Las bolsas con alimentos que reparte el Gobierno entre los pobres de este país se han convertido en un alivio pasajero al hambre, promueven la politiquería con los fondos públicos y fomentan el paternalismo y la vagancia entre la gente que ya no sabe ni cómo se siembra un palo de yuca.
Esta práctica incrementada en las tres últimas administraciones gubernamentales más recientes acabó con los huertos caseros, las crías de gallinas de patio y la ceba de puercos en chiqueros que antaño servían para complementar la dieta del panameño común.
En vez de gastar tanto dinero en comprar alimentos para regalarle a su clientela, alcaldes, diputados y representantes de corregimientos deberían facilitarles herramientas de trabajo, semillas, animales de corral y tierra para la siembra.
En la escuela, los niños ya no aprenden agricultura, y para ellos el machete, la coa y el arado son herramientas del pasado.
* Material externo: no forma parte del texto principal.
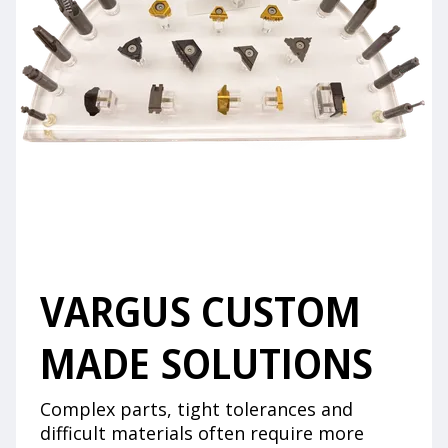
VARGUS CUSTOM
MADE SOLUTIONS
Complex parts, tight tolerances and
difficult materials often require more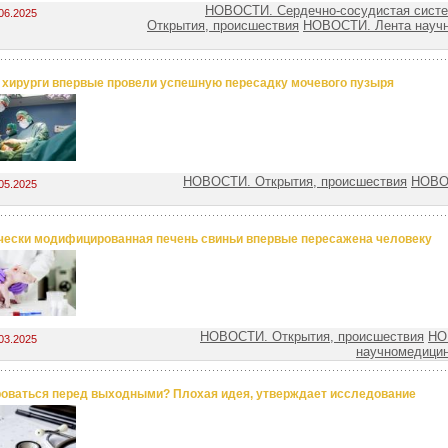
НОВОСТИ. Сердечно-сосудистая сист
06.2025
Открытия, происшествия
НОВОСТИ. Лента науч
хирурги впервые провели успешную пересадку мочевого пузыря
НОВОСТИ. Открытия, происшествия
НОВО
05.2025
чески модифицированная печень свиньи впервые пересажена человеку
НОВОСТИ. Открытия, происшествия
НО
03.2025
научномедицин
оваться перед выходными? Плохая идея, утверждает исследование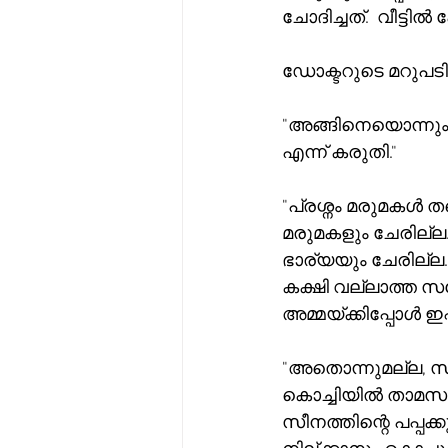
ചോദിച്ചത്.  വീട്ടിൽ
ഡോക്ടറുടെ മറുപടി 
"അങ്ങിനെയൊന്നും 
എന്ന് കരുതി."
"പ്രശ്നം മരുമകൾ ത
മരുമകളും ചേരില്ല. 
ഭാര്യയും ചേരില്
കക്ഷി വല്ലാത്ത സ
അമ്മയ്ക്കിപ്പോൾ ഇ
"അതൊന്നുമല്ല, സീ
കൊച്ചിയിൽ താമസമുണ്
സീനത്തിന്റെ പപ്പക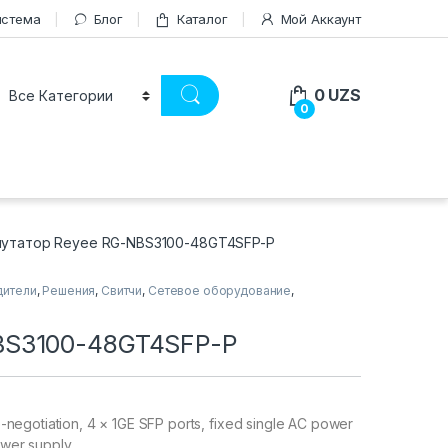
истема
Блог
Каталог
Мой Аккаунт
0
UZS
0
утатор Reyee RG-NBS3100-48GT4SFP-P
дители
,
Решения
,
Свитчи
,
Сетевое оборудование
,
BS3100-48GT4SFP-P
negotiation, 4 × 1GE SFP ports, fixed single AC power
wer supply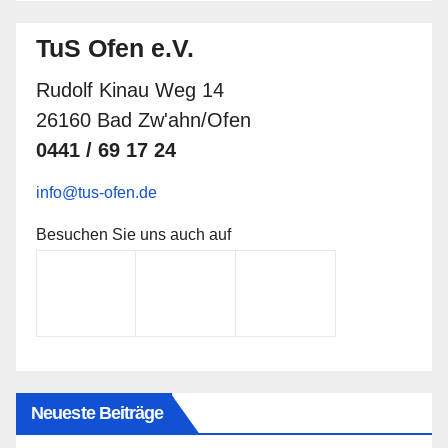
TuS Ofen e.V.
Rudolf Kinau Weg 14
26160 Bad Zw'ahn/Ofen
0441 / 69 17 24
info@tus-ofen.de
Besuchen Sie uns auch auf
Neueste Beiträge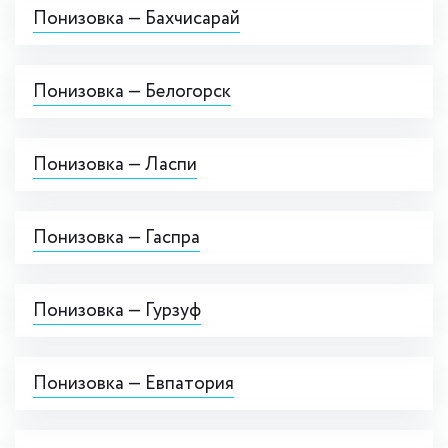
Понизовка — Бахчисарай
Понизовка — Белогорск
Понизовка — Ласпи
Понизовка — Гаспра
Понизовка — Гурзуф
Понизовка — Евпатория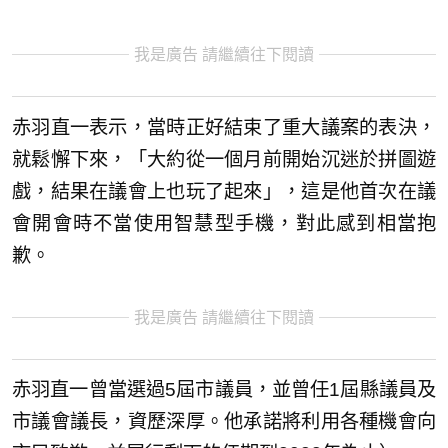
我是廣告 請繼續往下閱讀
赤羽直一表示，當時正好結束了重大議案的表決，
就鬆懈下來，「大約從一個月前開始沉迷於拼圖遊
戲，結果在議會上也玩了起來」，這是他首次在議
會開會時不當使用智慧型手機，對此感到相當抱
歉。
我是廣告 請繼續往下閱讀
赤羽直一曾當選過5屆市議員，並曾任1屆縣議員及
市議會議長，資歷深厚。他承諾將利用各種機會向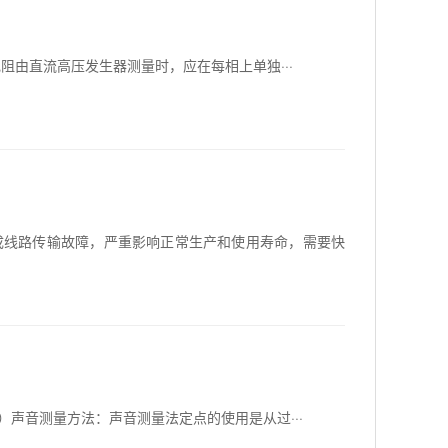
阻由直流高压发生器测量时，应在每相上单独···
成线路传输故障，严重影响正常生产和使用寿命，需要快
）声音测量方法：声音测量法定点的使用是从过···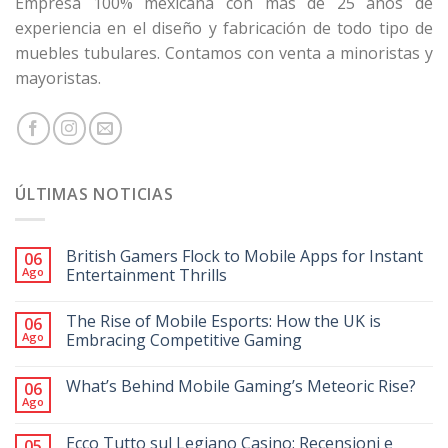
Empresa 100% mexicana con más de 25 años de
experiencia en el diseño y fabricación de todo tipo de
muebles tubulares. Contamos con venta a minoristas y
mayoristas.
ÚLTIMAS NOTICIAS
British Gamers Flock to Mobile Apps for Instant
06
Ago
Entertainment Thrills
The Rise of Mobile Esports: How the UK is
06
Ago
Embracing Competitive Gaming
What’s Behind Mobile Gaming’s Meteoric Rise?
06
Ago
Ecco Tutto sul Legiano Casino: Recensioni e
05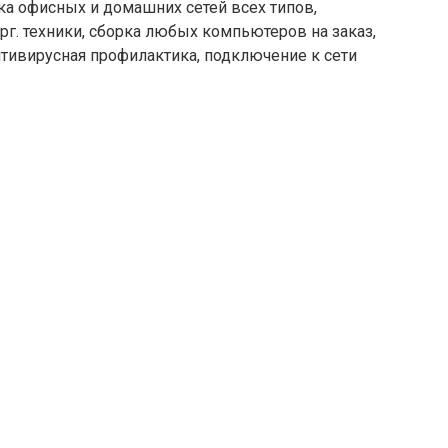
а офисных и домашних сетей всех типов,
рг. техники, сборка любых компьютеров на заказ,
тивирусная профилактика, подключение к сети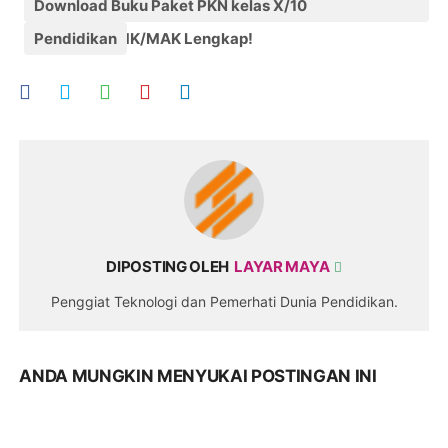
Download Buku Paket PKN kelas X/10
SMA/MA/SMK/MAK Lengkap!
Pendidikan
DIPOSTING OLEH
LAYAR MAYA
Penggiat Teknologi dan Pemerhati Dunia Pendidikan.
ANDA MUNGKIN MENYUKAI POSTINGAN INI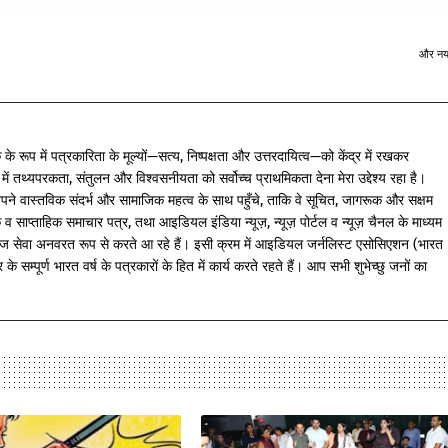
और नय
के रूप में पत्रकारिता के मूल्यों—सत्य, निष्पक्षता और उत्तरदायित्व—को केंद्र में रखकर
में तथ्यपरकता, संतुलन और विश्वसनीयता को सर्वोच्च प्राथमिकता देना मेरा उद्देश्य रहा है।
पने वास्तविक संदर्भ और सामाजिक महत्व के साथ पहुँचे, ताकि वे सूचित, जागरूक और सक्षम
साप्ताहिक समाचार पत्र, तथा आइडियल इंडिया न्यूज़, न्यूज़ पोर्टल व न्यूज़ चैनल के माध्यम
ज सेवा अनवरत रूप से करते आ रहे हैं। इसी क्रम में आइडियल जर्नलिस्ट एसोसिएशन (भारत
े सम्पूर्ण भारत वर्ष के पत्रकारों के हित में कार्य करते रहते हैं। आप सभी शुभेच्छु जनों का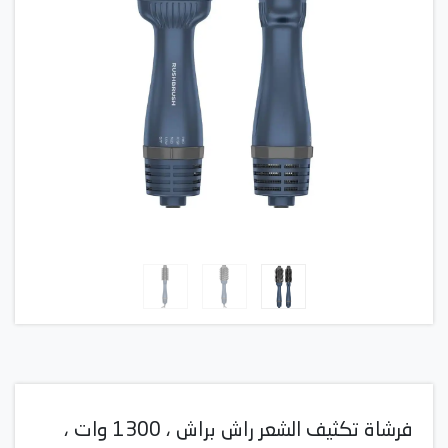
فرشاة تكثيف الشعر راش براش ، 1300 وات ،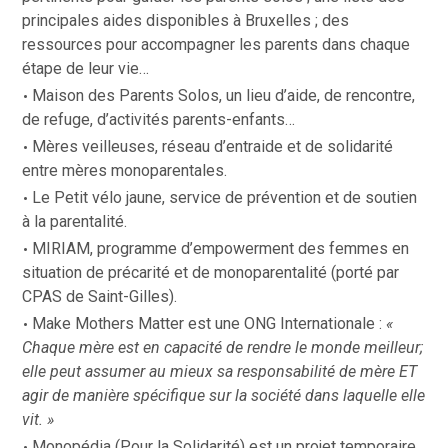
principales aides disponibles à Bruxelles ; des
ressources pour accompagner les parents dans chaque
étape de leur vie…
Maison des Parents Solos
, un lieu d’aide, de rencontre,
de refuge, d’activités parents-enfants…
Mères veilleuses
, réseau d’entraide et de solidarité
entre mères monoparentales.
Le Petit vélo jaune,
service de prévention et de soutien
à la parentalité.
MIRIAM
, programme d’empowerment des femmes en
situation de précarité et de monoparentalité (porté par
CPAS de Saint-Gilles).
Make Mothers Matter
est une ONG Internationale :
«
Chaque mère est en capacité de rendre le monde meilleur;
elle peut assumer au mieux sa responsabilité de mère ET
agir de manière spécifique sur la société dans laquelle elle
vit. »
Monopédia (Pour la Solidarité
) est un projet temporaire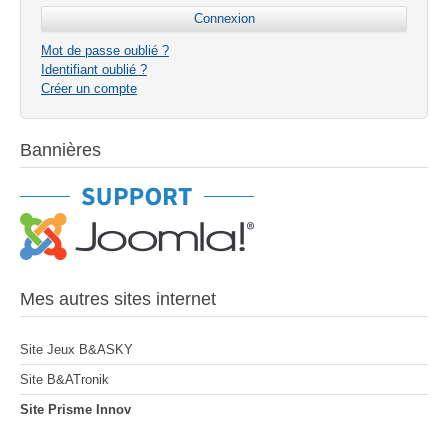
Mot de passe oublié ?
Identifiant oublié ?
Créer un compte
Bannières
Mes autres sites internet
Site Jeux B&ASKY
Site B&ATronik
Site Prisme Innov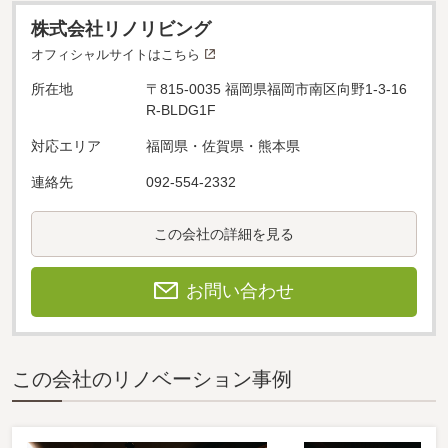
株式会社リノリビング
オフィシャルサイトはこちら
所在地
〒815-0035 福岡県福岡市南区向野1-3-16
R-BLDG1F
対応エリア
福岡県・佐賀県・熊本県
連絡先
092-554-2332
この会社の詳細を見る
お問い合わせ
この会社のリノベーション事例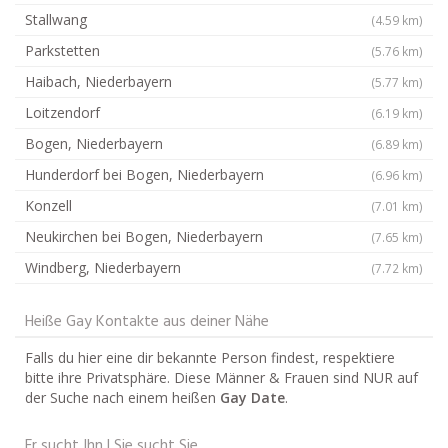
Stallwang
(4.59 km)
Parkstetten
(5.76 km)
Haibach, Niederbayern
(5.77 km)
Loitzendorf
(6.19 km)
Bogen, Niederbayern
(6.89 km)
Hunderdorf bei Bogen, Niederbayern
(6.96 km)
Konzell
(7.01 km)
Neukirchen bei Bogen, Niederbayern
(7.65 km)
Windberg, Niederbayern
(7.72 km)
Heiße Gay Kontakte aus deiner Nähe
Falls du hier eine dir bekannte Person findest, respektiere
bitte ihre Privatsphäre. Diese Männer & Frauen sind NUR auf
der Suche nach einem heißen
Gay Date
.
Er sucht Ihn | Sie sucht Sie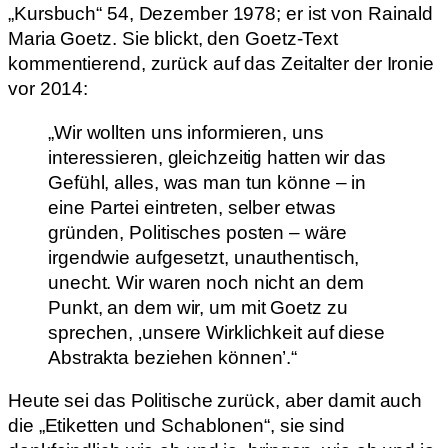
„Kursbuch“ 54, Dezember 1978; er ist von Rainald
Maria Goetz. Sie blickt, den Goetz-Text
kommentierend, zurück auf das Zeitalter der Ironie
vor 2014:
„Wir wollten uns informieren, uns
interessieren, gleichzeitig hatten wir das
Gefühl, alles, was man tun könne – in
eine Partei eintreten, selber etwas
gründen, Politisches posten – wäre
irgendwie aufgesetzt, unauthentisch,
unecht. Wir waren noch nicht an dem
Punkt, an dem wir, um mit Goetz zu
sprechen, ‚unsere Wirklichkeit auf diese
Abstrakta beziehen können’.“
Heute sei das Politische zurück, aber damit auch
die „Etiketten und Schablonen“, sie sind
Nadie les explica que la comida que consumen a diario proviene del campo donde también hay grandes oportunidades de hacer negocios honradamente y cumplir al mismo tiempo la noble misión de alimentar a sus semejantes.
Desde que los norteamericanos abrieron el canal, la población rural se volcó a las ciudades para obtener el sustento en la economía de servicio, y el sector agropecuario cayó en el abandono.
Las nuevas actividades económicas tales como el turismo, la actividad inmobiliaria, el canal, la exportación y reexportación, tienen que ir de la mano de la producción de alimentos para evitar que en el futuro seamos un país dependiente de los grandes centros de poder financiero, con dinero, pero sin qué comer.